The Cinquecento did for Italy what the 2CV did for France. It was classless, meaning you got jounced about on Italy’s cobbled streets and uneven tarmac just as much on a romantic date as you did packing the family to market; and its appeal has endured as much as the simple purity of its engineering and styling. Between 1957 and 1975, Fiat introduced at least six versions, losing the ‘suicide doors’, switching the engine from rear to front, experimenting with chrome add-ons, and calling the 500 the ‘Bambino’. But as any owner will confirm, it eventually proved more fun to keep your old, battered friend on the road than to buy new.

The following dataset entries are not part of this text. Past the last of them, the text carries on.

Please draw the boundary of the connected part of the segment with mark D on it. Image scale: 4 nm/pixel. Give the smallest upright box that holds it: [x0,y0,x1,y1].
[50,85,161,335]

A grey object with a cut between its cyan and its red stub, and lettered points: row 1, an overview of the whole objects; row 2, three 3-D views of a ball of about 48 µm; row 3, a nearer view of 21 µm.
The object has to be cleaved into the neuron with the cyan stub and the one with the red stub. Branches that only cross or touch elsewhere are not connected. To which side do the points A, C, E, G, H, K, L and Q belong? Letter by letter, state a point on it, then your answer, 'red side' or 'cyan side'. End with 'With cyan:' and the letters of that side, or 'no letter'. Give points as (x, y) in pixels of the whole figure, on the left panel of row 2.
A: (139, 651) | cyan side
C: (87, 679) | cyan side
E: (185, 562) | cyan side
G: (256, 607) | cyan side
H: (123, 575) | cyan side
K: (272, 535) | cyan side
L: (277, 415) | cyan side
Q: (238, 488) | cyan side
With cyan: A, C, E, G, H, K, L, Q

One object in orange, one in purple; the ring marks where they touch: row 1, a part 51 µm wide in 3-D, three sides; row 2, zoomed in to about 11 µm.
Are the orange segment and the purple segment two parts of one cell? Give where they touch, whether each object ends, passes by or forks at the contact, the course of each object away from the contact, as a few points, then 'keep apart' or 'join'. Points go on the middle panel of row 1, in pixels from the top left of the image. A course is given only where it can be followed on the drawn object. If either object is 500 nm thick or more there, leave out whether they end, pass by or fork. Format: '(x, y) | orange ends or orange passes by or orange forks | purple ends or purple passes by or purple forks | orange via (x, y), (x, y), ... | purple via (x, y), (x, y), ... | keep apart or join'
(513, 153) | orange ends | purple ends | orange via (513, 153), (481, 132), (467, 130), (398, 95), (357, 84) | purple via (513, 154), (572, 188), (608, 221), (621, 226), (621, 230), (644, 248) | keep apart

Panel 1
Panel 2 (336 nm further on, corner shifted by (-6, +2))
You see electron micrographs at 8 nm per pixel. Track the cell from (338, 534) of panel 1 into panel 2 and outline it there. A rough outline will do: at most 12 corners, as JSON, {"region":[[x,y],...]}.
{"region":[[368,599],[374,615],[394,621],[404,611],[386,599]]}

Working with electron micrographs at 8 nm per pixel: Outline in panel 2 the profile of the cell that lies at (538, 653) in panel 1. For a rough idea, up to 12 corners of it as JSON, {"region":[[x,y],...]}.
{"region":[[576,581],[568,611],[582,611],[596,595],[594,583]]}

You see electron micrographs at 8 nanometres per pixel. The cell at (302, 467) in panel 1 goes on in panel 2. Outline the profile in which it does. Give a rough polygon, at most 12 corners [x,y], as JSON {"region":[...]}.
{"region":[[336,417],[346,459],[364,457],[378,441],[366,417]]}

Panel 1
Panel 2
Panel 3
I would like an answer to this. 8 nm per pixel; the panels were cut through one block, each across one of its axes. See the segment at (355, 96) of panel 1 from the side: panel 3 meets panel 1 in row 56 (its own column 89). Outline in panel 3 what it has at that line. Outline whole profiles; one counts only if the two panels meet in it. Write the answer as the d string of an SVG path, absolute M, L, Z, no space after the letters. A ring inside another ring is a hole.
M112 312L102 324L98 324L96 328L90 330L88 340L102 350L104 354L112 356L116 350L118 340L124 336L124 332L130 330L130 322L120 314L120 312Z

Only in 2004, with the ‘Trepiuno’, did Fiat rediscover its original 500 magic – the radically modern redesign looks much more like a descendant of the classic Cinquecento than anything in between; and the 500 Abarth, the Sports version based on the Trepiuno, caused a sensation in 2007 for marrying low cost to fabulous performance, comfort and sporty looks. If any car has a philosophical pedigree – of doing a simple thing with brilliance and flair, cheaply – suited to the economic climate, it’s the Fiat 500.
COUNTRY OF ORIGIN:
1957 (until 1975)
479 cc, 499 cc, 594 cc Straight Two, air-cooled
Top speed of 59 mph (95 km/h)
YOU SHOULD KNOW:
There’s an all-electric Fiat 500 made by NICE Car Co and the Italian firm Micro-Vett. Powered by lithium ion batteries, it has a range of 55 mi (89 km) and a top speed of 55 mph (89 km/h) – plenty for a typical day in the city.